Will torchrun --nnodes=1 --nproc_per_node=2 utilize 2 gpu in my PC?

Aakira · November 6, 2024, 3:31pm

Hi, I have node with 2 gpu on it, assume that I have a following code :

from torch.nn.parallel import DistributedDataParallel as DDP
import torch.distributed as dist
from torch.utils.data.distributed import DistributedSampler

dist.init_process_group("nccl")

local_rank = int(os.environ["LOCAL_RANK"])
global_rank = int(os.environ["RANK"])

BATCH_SIZE = 256 // int(os.environ["WORLD_SIZE"])
EPOCHS = 5
WORKERS = 48
IMG_DIMS = (336, 336)
CLASSES = 10

MODEL_NAME = 'resnet50d'

transform = transforms.Compose([
    transforms.ToTensor(),
    transforms.Resize(IMG_DIMS),
])

data = torchvision.datasets.CIFAR10('./',
                                    train=True,
                                    download=True,
                                    transform=transform)
sampler = DistributedSampler(data)
data_loader = torch.utils.data.DataLoader(data,
                                          batch_size=BATCH_SIZE,
                                          shuffle=False,
                                          sampler=sampler,
                                          num_workers=WORKERS)

torch.cuda.set_device(local_rank)
torch.cuda.empty_cache()
model = timm.create_model(MODEL_NAME, pretrained=True, num_classes=CLASSES)

model = model.to('cuda:' + str(local_rank))
model = DDP(model, device_ids=[local_rank])

loss_fn = nn.CrossEntropyLoss()
optimizer = optim.Adam(model.parameters(), lr=0.01)

start = time.perf_counter()
for epoch in range(EPOCHS):
    epoch_start_time = time.perf_counter()

    model.train()
    for batch in tqdm(data_loader, total=len(data_loader)):
        features, labels = batch[0].to(local_rank), batch[1].to(local_rank)

        optimizer.zero_grad()

        preds = model(features)
        loss = loss_fn(preds, labels)

        loss.backward()
        optimizer.step()

    epoch_end_time = time.perf_counter()
    if global_rank == 0:
        print(f"Epoch {epoch+1} Time", epoch_end_time - epoch_start_time)
end = time.perf_counter()
if global_rank == 0:
    print("Training Took", end - start)

To execute, I run torchrun --nnodes=1 --nproc_per_node=2, how can we ensure that each gpu will run exactly one process but not one gpu run concurrently two process. Does pytorch automatically do it?
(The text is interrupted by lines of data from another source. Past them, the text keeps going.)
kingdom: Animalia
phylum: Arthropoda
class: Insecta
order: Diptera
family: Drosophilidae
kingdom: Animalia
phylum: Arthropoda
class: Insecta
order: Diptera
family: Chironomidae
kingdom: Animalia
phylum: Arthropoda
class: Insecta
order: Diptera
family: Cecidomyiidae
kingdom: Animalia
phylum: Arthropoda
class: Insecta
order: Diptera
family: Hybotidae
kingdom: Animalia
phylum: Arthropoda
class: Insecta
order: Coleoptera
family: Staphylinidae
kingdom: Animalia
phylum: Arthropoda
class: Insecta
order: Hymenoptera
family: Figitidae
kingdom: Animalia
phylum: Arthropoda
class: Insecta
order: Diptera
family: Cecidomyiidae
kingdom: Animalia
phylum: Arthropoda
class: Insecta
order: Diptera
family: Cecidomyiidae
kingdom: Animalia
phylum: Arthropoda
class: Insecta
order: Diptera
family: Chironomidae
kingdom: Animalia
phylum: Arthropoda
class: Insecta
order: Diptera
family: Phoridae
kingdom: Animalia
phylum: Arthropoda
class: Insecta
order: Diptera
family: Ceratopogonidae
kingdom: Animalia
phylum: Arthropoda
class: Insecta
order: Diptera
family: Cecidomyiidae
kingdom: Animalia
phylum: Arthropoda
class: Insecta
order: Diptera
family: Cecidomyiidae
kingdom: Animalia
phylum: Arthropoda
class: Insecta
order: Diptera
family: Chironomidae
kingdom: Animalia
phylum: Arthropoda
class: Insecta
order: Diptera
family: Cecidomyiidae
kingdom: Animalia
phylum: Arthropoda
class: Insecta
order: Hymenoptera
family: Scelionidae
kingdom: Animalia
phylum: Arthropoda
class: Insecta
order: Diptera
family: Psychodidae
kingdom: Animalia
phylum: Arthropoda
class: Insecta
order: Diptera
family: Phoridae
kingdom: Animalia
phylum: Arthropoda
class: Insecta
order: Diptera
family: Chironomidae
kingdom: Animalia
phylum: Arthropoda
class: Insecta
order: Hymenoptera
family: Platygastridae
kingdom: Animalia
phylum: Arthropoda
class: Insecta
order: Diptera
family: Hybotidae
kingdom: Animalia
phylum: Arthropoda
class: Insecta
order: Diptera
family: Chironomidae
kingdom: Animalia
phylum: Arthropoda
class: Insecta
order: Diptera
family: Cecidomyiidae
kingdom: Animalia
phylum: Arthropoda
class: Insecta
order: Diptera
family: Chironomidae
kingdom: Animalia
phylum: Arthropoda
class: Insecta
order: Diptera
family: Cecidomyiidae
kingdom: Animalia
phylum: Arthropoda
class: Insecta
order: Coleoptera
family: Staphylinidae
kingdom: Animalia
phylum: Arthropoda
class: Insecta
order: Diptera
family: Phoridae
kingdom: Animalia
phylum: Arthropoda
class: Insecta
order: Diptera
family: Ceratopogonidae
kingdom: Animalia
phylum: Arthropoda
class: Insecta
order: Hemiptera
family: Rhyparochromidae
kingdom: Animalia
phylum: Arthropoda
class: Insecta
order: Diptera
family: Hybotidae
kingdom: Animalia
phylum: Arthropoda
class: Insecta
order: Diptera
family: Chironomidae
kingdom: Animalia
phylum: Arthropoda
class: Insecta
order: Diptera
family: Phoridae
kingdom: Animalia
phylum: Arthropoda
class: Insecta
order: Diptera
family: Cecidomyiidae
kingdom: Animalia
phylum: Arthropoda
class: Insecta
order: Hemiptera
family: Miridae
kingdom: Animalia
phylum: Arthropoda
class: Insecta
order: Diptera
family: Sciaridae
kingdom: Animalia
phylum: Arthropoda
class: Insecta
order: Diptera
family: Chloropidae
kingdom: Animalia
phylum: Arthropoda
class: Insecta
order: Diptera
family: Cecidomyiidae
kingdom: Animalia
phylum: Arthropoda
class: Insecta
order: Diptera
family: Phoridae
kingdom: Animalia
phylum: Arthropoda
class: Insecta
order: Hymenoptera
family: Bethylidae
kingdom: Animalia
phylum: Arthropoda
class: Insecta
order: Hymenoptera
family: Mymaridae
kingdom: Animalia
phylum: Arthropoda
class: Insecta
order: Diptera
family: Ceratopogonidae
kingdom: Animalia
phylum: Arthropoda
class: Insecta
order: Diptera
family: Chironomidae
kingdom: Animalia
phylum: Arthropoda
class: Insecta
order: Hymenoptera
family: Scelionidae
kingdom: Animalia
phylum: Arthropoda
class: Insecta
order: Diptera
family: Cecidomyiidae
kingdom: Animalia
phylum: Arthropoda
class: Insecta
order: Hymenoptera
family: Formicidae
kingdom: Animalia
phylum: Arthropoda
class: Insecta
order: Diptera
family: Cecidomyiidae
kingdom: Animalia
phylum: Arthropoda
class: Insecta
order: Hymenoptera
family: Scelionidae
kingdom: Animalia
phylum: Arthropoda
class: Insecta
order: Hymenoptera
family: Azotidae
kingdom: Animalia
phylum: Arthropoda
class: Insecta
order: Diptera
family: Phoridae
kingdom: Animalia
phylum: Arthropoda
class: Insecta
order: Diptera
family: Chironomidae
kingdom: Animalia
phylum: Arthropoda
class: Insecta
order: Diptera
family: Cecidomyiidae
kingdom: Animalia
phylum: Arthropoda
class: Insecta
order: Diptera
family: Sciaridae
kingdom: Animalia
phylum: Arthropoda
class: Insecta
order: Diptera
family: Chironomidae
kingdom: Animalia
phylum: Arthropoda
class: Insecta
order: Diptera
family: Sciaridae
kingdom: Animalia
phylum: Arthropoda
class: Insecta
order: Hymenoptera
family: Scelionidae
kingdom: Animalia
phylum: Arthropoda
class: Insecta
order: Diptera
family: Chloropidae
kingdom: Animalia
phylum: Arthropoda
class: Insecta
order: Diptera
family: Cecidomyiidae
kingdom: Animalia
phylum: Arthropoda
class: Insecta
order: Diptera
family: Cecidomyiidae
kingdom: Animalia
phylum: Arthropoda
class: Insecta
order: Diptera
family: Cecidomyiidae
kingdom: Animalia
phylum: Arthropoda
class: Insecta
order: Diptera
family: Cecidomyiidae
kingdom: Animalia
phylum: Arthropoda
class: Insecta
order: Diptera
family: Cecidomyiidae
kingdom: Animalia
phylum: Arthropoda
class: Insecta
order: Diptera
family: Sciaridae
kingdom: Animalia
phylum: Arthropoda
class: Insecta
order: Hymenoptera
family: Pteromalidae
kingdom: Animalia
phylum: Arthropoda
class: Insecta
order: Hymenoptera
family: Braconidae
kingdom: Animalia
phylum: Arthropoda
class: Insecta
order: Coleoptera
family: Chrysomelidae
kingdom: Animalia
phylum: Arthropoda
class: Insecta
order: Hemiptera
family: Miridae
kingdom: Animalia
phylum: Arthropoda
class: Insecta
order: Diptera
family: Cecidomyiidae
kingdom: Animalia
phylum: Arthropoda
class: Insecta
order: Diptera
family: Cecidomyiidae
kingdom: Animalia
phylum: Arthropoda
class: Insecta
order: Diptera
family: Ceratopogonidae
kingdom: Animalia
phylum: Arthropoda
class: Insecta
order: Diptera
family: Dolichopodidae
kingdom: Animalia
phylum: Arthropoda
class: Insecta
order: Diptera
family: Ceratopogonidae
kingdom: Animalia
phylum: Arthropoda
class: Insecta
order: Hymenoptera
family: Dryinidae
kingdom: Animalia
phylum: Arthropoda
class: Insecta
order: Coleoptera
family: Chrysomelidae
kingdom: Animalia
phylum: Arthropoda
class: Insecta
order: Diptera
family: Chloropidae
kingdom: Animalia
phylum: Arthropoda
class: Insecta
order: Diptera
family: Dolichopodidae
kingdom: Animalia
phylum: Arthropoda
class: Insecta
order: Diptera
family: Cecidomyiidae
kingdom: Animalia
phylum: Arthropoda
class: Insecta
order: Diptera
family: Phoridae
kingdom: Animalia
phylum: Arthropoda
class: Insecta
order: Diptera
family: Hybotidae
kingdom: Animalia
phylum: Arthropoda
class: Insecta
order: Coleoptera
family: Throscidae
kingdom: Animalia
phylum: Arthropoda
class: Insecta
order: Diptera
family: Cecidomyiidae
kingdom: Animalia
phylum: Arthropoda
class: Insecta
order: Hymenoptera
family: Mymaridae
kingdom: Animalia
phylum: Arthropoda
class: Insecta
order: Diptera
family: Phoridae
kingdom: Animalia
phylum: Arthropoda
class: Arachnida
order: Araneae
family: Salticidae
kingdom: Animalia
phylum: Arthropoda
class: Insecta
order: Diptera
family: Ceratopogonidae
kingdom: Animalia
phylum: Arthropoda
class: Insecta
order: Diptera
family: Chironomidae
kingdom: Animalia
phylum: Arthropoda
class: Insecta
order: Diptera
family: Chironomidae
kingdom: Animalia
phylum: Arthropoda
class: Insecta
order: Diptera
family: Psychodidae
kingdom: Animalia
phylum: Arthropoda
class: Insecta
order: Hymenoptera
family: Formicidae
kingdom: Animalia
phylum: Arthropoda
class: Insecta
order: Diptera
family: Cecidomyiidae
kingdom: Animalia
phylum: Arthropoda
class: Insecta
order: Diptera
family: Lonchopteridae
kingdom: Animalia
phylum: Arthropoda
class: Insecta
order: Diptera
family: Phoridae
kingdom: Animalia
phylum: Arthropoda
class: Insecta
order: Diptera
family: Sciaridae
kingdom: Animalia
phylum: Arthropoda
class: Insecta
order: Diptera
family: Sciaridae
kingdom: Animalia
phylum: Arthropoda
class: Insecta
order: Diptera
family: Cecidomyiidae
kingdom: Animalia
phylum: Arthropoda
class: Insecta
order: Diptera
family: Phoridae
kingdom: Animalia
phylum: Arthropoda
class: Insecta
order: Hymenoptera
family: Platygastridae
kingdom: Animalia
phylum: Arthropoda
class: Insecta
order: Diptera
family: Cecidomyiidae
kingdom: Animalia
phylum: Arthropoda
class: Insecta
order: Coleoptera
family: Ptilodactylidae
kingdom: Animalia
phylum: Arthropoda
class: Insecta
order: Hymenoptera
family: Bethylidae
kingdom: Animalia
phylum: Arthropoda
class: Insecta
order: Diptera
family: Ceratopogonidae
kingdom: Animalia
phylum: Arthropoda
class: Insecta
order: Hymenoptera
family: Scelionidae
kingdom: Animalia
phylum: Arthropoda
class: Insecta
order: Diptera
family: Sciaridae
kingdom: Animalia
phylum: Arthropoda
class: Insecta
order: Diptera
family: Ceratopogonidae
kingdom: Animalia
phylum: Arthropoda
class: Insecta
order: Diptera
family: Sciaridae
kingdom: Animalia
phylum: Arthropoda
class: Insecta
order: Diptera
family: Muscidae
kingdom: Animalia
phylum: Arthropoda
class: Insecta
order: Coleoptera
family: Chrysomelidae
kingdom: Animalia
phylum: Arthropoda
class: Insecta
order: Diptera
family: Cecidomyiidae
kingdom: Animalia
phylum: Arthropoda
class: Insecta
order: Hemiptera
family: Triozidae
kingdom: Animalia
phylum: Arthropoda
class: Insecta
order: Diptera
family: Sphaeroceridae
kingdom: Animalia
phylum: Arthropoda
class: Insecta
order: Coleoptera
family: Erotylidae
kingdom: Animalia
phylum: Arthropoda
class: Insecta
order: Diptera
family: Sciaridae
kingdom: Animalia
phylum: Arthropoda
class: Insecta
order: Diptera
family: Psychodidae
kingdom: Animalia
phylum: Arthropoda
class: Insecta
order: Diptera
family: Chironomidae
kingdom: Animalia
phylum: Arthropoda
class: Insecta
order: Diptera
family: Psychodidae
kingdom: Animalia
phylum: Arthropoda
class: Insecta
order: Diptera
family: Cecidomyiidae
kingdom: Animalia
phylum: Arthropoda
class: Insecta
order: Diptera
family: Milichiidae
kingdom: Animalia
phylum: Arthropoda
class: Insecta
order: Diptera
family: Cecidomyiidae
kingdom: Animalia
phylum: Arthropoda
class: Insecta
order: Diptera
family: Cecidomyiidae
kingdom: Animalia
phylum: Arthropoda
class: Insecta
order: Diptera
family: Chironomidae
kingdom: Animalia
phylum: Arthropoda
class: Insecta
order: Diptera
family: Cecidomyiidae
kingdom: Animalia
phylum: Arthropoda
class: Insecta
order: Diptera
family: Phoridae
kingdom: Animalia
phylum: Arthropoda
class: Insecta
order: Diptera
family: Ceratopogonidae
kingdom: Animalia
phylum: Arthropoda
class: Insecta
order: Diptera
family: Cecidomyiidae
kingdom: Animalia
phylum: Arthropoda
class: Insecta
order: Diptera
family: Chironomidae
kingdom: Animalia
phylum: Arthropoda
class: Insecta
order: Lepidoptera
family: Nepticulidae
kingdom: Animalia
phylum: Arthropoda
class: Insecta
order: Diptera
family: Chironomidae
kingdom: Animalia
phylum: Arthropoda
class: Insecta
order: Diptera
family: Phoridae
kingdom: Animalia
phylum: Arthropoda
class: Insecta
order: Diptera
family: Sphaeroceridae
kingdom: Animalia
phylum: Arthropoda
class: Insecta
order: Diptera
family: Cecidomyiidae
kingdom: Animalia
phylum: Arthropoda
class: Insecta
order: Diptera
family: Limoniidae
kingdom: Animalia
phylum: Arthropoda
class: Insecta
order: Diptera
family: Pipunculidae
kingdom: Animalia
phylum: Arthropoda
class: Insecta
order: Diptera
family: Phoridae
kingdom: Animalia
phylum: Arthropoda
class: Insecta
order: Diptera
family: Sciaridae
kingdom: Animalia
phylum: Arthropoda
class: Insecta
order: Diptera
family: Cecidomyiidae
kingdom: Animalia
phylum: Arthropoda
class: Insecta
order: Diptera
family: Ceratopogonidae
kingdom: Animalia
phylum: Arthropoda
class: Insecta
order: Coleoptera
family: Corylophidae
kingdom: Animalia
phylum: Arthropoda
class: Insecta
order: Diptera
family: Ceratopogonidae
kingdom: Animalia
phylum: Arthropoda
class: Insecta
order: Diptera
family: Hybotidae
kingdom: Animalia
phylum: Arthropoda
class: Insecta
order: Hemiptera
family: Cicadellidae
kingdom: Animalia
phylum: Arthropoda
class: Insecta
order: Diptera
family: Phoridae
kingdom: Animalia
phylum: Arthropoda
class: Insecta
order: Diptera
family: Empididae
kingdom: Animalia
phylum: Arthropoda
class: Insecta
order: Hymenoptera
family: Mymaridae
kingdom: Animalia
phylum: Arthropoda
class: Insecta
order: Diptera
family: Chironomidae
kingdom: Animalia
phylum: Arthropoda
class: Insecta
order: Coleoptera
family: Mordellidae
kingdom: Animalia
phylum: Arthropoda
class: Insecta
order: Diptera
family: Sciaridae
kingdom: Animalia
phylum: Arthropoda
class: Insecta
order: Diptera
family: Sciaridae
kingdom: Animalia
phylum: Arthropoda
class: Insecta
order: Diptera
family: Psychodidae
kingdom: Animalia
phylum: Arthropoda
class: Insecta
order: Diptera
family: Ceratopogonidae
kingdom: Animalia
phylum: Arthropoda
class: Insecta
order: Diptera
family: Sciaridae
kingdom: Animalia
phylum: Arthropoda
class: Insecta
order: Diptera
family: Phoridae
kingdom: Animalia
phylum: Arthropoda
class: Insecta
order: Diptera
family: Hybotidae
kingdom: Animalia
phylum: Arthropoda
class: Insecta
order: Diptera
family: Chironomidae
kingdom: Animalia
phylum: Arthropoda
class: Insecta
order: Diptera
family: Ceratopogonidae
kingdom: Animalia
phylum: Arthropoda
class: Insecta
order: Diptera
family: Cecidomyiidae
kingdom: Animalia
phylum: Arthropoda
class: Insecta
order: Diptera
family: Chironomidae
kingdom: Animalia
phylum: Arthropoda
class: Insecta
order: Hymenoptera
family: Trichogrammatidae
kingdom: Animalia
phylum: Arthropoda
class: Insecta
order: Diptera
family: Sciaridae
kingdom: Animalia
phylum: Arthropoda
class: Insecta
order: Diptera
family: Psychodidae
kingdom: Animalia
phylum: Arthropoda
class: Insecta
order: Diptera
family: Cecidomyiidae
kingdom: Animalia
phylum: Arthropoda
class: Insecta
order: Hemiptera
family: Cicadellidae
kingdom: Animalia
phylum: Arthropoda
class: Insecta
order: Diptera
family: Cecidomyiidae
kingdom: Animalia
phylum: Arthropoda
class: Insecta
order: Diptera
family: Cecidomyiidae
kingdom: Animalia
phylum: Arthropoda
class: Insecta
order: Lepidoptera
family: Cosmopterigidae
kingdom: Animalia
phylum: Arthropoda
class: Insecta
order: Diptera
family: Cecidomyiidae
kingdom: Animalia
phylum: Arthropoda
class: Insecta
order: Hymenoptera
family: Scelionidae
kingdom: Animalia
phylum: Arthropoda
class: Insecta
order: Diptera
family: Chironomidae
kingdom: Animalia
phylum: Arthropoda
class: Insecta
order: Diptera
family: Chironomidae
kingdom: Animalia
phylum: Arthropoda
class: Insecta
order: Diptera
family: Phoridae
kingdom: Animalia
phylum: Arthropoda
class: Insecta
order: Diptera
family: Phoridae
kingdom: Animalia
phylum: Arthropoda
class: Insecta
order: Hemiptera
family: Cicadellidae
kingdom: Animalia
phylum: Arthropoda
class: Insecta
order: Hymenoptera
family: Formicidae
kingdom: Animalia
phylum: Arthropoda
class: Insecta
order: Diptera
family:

ptrblck · November 6, 2024, 7:24pm

The GPU won’t run a process but processes can use GPUs.
The standard approach for DDP is to use a single GPU per process, but there are other use cases where multiple GPUs are used in a single process (e.g. think about naive pipeline parallel approaches).
You could try to make a single GPU visible in the process via CUDA_VISIBLE_DEVICES disallowing this process to see any other GPU.